*** Opening SUPPLIED DATA ***

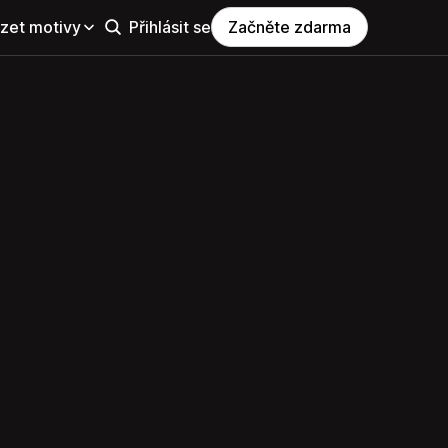
zet motivy
Přihlásit se
Začněte zdarma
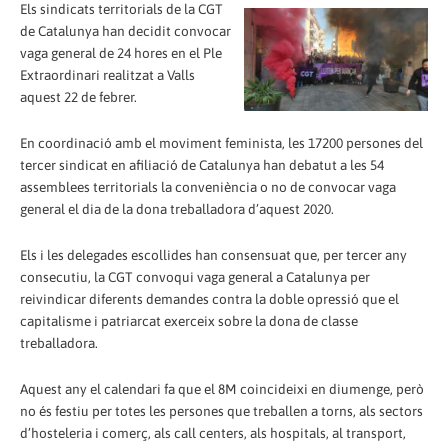
Els sindicats territorials de la CGT
de Catalunya han decidit convocar
vaga general de 24 hores en el Ple
Extraordinari realitzat a Valls
aquest 22 de febrer.
En coordinació amb el moviment feminista, les 17200 persones del
tercer sindicat en afiliació de Catalunya han debatut a les 54
assemblees territorials la conveniència o no de convocar vaga
general el dia de la dona treballadora d’aquest 2020.
Els i les delegades escollides han consensuat que, per tercer any
consecutiu, la CGT convoqui vaga general a Catalunya per
reivindicar diferents demandes contra la doble opressió que el
capitalisme i patriarcat exerceix sobre la dona de classe
treballadora.
Aquest any el calendari fa que el 8M coincideixi en diumenge, però
no és festiu per totes les persones que treballen a torns, als sectors
d’hosteleria i comerç, als call centers, als hospitals, al transport,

*** Closing SUPPLIED DATA ***

TO-DO ITEM:
Only one stretch of the data is wanted: the lines from the one with "Extraordinari realitzat a Valls" through the last, repeated exactly.

OUTPUT BELOW:
Extraordinari realitzat a Valls
aquest 22 de febrer.
En coordinació amb el moviment feminista, les 17200 persones del
tercer sindicat en afiliació de Catalunya han debatut a les 54
assemblees territorials la conveniència o no de convocar vaga
general el dia de la dona treballadora d’aquest 2020.
Els i les delegades escollides han consensuat que, per tercer any
consecutiu, la CGT convoqui vaga general a Catalunya per
reivindicar diferents demandes contra la doble opressió que el
capitalisme i patriarcat exerceix sobre la dona de classe
treballadora.
Aquest any el calendari fa que el 8M coincideixi en diumenge, però
no és festiu per totes les persones que treballen a torns, als sectors
d’hosteleria i comerç, als call centers, als hospitals, al transport,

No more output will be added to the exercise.